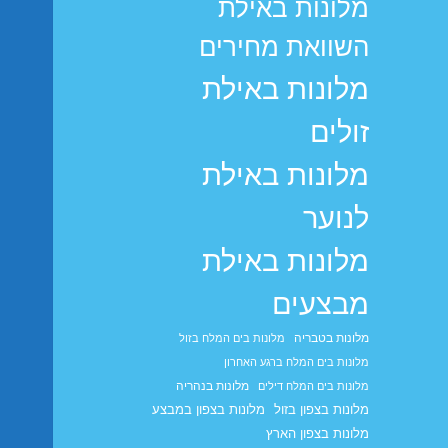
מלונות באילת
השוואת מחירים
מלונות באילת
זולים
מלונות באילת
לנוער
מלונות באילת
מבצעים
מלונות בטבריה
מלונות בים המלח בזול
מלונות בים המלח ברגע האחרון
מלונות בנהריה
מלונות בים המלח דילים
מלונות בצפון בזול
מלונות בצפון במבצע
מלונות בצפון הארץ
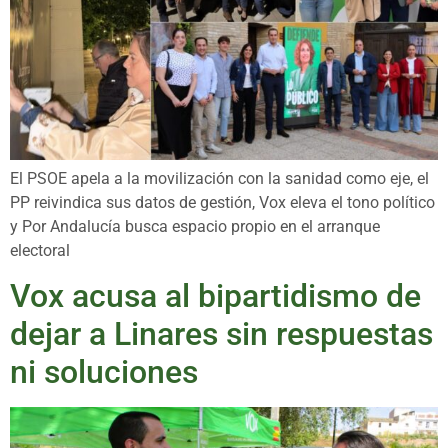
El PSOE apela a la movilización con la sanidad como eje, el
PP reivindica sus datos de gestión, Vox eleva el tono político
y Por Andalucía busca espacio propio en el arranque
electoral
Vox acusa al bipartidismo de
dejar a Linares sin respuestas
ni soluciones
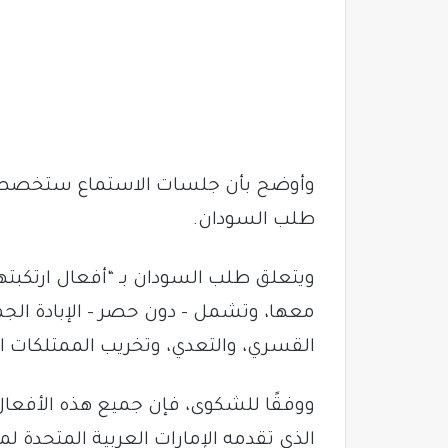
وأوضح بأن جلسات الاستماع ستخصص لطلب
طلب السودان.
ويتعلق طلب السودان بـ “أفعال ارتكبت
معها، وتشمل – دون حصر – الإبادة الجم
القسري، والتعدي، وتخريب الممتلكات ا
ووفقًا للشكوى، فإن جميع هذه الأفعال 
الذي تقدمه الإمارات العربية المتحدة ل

What the task requires: Copy the records word for word from the beginning through the line containing "מלונות בצפון הארץ". Omit the pictures from your copy.

Output for this task:
מלונות באילת
השוואת מחירים
מלונות באילת
זולים
מלונות באילת
לנוער
מלונות באילת
מבצעים
מלונות בטבריה
מלונות בים המלח בזול
מלונות בים המלח ברגע האחרון
מלונות בנהריה
מלונות בים המלח דילים
מלונות בצפון בזול
מלונות בצפון במבצע
מלונות בצפון הארץ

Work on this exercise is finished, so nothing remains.